> _TEXT PROVIDED_
---*---

EP3171382A1

EP3171382A1 - A gas insulated electric apparatus and a method for producing a gas insulated electric apparatus

Info

Publication number: EP3171382A1
Application number: EP15195013.6A
Authority: EP
Inventors: Ulf ÅKESSON
Original assignee: ABB Schweiz AG
Current assignee: ABB Schweiz AG
Priority date: 2015-11-17
Filing date: 2015-11-17
Publication date: 2017-05-24
Also published as: WO2017084994A1

Abstract

A gas insulated electric apparatus (1) comprising an enclosure (7) and an electric high voltage appliance (9) located inside the enclosure. The enclosure (7) contains an insulation gas (8) comprising at least 80 % by volume of CO₂, and the insulation gas inside the enclosure is filled to a pressure that exceeds a blocking gas pressure level of the electric apparatus by at least 20 %, at 20°C. A corresponding method for producing a corresponding gas insulated electric apparatus is also described.

Description

Technical field of the invention

The invention relates to a gas insulated electric apparatus and a method for producing a gas insulated electric apparatus.

---*---

> _WHAT YOU NEED TO DO_
1 - In the patent text, what minimum share of the insulation gas by volume must be CO₂?
2 - Copy the patent text word for word, starting with "Description" and going on through "insulated electric apparatus.".

> _SUPPLIED RECORDS_
---*---

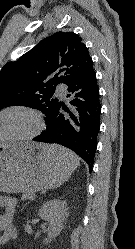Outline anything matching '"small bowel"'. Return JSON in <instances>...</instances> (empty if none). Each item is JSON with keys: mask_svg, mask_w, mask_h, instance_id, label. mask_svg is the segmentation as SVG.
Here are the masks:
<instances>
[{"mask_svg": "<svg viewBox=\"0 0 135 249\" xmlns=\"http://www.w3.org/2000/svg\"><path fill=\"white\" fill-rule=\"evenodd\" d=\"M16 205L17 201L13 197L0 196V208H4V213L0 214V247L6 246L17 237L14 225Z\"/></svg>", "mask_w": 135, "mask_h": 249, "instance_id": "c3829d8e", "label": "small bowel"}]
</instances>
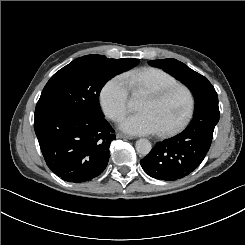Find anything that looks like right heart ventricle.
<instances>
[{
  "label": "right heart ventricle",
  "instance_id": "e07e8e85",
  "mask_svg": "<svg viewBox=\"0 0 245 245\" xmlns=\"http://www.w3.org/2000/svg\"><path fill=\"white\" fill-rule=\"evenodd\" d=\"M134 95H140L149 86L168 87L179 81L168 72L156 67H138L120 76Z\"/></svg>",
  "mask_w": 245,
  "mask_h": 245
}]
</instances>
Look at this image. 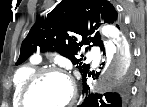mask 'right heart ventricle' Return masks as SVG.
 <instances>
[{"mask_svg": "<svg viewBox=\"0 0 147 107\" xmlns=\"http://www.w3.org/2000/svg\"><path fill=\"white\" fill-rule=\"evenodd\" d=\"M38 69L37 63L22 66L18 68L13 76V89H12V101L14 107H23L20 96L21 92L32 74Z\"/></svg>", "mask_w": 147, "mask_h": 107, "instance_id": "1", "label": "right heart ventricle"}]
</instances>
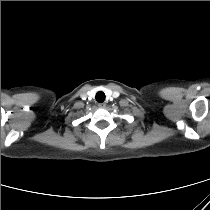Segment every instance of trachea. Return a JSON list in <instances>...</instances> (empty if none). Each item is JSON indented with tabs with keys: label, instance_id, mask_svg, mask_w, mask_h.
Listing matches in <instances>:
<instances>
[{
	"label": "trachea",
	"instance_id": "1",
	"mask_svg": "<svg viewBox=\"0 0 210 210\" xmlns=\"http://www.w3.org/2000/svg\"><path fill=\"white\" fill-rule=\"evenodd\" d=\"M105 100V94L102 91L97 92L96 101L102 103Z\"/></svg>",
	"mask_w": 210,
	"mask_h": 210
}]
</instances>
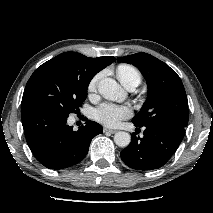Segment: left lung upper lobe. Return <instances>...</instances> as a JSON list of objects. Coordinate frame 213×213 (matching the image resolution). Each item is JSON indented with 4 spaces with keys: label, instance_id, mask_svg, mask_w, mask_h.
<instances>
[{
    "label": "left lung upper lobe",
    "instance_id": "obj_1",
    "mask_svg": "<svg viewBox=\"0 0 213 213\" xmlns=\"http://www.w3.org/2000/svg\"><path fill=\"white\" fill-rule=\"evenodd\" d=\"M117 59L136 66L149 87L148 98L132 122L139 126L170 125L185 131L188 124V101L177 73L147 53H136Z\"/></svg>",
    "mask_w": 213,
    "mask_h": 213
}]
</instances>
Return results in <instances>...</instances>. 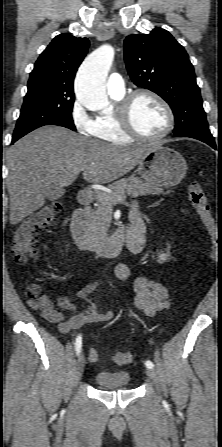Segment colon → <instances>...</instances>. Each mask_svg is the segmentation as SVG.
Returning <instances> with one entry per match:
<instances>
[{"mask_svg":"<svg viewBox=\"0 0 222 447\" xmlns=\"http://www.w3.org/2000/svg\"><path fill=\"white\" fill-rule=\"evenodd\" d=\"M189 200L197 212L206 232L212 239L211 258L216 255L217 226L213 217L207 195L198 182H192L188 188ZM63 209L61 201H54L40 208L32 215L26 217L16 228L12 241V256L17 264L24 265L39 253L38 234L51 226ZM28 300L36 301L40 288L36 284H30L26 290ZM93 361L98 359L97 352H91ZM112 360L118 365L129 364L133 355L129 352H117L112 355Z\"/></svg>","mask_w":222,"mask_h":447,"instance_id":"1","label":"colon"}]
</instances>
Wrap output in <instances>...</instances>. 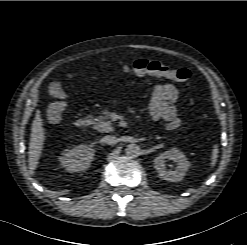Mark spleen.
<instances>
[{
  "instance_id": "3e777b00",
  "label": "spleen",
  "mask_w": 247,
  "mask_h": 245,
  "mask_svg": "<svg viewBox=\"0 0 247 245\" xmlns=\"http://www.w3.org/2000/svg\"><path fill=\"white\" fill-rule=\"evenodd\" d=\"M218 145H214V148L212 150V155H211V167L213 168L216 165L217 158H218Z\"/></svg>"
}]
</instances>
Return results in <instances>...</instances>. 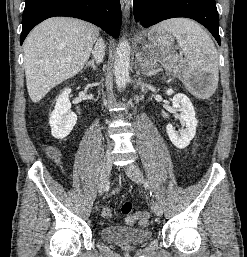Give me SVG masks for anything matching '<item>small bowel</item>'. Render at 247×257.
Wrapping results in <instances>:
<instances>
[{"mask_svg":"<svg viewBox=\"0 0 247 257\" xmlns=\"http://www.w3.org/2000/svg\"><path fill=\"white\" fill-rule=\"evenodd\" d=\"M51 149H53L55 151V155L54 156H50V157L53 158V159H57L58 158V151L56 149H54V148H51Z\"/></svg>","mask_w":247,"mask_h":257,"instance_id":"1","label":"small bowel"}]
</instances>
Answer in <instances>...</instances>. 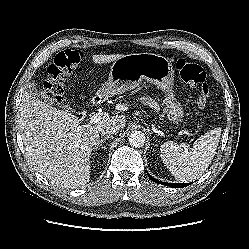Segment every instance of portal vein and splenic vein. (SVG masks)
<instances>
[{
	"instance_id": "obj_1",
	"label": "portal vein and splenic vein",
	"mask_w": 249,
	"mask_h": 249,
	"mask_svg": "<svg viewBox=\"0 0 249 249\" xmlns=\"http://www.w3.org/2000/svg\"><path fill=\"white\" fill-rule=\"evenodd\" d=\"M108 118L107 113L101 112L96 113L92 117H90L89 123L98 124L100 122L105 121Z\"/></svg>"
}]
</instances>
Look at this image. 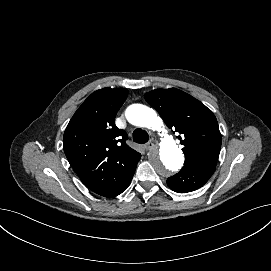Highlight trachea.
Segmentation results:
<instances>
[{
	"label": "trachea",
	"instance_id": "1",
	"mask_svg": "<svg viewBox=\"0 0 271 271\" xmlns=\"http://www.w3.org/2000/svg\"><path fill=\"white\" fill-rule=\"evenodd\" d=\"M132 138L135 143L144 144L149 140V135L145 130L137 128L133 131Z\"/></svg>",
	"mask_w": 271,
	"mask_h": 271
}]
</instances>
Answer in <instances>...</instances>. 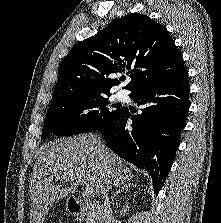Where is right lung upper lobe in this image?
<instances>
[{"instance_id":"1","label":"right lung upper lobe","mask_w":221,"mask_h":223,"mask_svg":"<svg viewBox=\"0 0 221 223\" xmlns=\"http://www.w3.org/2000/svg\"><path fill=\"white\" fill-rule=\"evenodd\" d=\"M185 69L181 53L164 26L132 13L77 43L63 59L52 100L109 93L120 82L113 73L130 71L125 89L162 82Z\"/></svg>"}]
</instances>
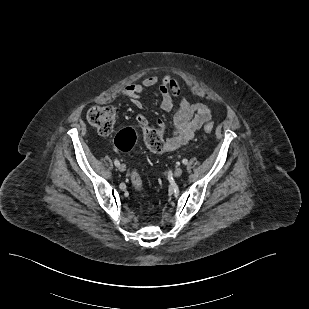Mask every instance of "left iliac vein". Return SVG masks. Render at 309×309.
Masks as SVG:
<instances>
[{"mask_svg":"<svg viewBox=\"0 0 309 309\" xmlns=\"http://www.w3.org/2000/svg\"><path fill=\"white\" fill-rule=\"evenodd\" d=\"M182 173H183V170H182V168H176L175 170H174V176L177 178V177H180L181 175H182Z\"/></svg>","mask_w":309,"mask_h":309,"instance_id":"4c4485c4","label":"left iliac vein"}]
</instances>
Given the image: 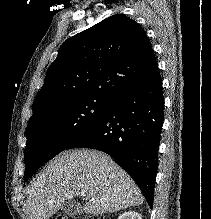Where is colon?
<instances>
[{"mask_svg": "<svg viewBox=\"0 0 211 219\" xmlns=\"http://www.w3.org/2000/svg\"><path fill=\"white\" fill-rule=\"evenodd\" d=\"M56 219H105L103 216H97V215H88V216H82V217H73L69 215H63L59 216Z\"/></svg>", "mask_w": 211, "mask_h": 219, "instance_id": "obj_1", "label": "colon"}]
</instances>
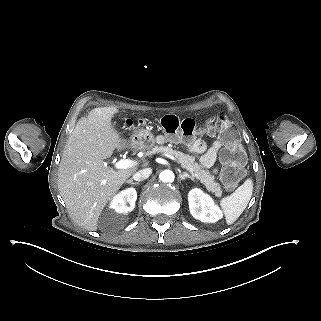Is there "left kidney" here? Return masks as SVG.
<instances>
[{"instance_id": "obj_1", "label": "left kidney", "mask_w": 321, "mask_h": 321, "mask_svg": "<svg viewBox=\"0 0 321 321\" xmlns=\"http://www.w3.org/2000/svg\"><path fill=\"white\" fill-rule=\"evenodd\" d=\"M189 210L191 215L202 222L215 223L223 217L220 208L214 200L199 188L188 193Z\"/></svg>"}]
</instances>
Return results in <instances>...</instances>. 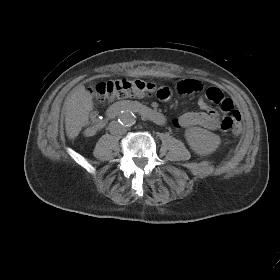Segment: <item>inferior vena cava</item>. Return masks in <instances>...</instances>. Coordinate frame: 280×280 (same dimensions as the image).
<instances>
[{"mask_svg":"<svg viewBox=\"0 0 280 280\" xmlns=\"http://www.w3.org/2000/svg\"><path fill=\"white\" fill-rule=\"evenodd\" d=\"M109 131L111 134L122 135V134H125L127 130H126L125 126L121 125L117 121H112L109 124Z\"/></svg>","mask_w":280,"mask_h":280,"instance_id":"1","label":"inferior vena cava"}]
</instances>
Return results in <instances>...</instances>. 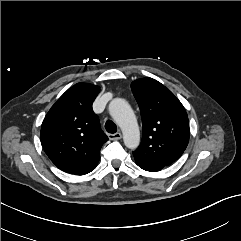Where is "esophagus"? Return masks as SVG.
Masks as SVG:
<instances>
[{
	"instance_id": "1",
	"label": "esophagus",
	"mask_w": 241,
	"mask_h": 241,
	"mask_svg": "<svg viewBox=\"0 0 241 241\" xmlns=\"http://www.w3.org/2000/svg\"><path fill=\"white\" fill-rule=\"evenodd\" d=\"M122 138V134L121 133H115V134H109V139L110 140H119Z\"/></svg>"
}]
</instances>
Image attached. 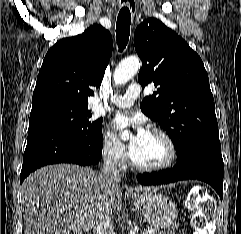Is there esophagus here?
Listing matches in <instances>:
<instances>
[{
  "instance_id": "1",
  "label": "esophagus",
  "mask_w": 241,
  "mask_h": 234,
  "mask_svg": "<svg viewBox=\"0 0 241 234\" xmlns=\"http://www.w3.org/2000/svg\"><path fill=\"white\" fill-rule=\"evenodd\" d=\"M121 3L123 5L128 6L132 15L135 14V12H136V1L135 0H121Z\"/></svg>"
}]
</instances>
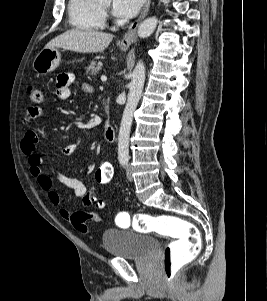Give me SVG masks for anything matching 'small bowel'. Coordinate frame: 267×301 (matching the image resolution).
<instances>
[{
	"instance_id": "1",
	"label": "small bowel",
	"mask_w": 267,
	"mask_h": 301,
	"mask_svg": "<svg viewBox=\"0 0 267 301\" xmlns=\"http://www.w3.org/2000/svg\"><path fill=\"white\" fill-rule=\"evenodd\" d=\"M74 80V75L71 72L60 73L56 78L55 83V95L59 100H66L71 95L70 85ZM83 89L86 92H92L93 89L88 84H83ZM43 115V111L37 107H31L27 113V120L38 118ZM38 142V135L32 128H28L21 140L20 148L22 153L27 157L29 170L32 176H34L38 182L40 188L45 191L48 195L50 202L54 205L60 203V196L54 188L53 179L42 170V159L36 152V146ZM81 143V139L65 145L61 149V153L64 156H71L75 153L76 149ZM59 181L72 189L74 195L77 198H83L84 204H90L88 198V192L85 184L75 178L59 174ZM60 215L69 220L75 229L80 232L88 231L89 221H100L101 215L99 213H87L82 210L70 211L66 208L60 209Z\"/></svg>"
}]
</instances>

---*---

> _TASK SOLUTIONS_
1 - At least 80 % by volume.

2 -
Description

Technical field of the invention

The invention relates to a gas insulated electric apparatus and a method for producing a gas insulated electric apparatus.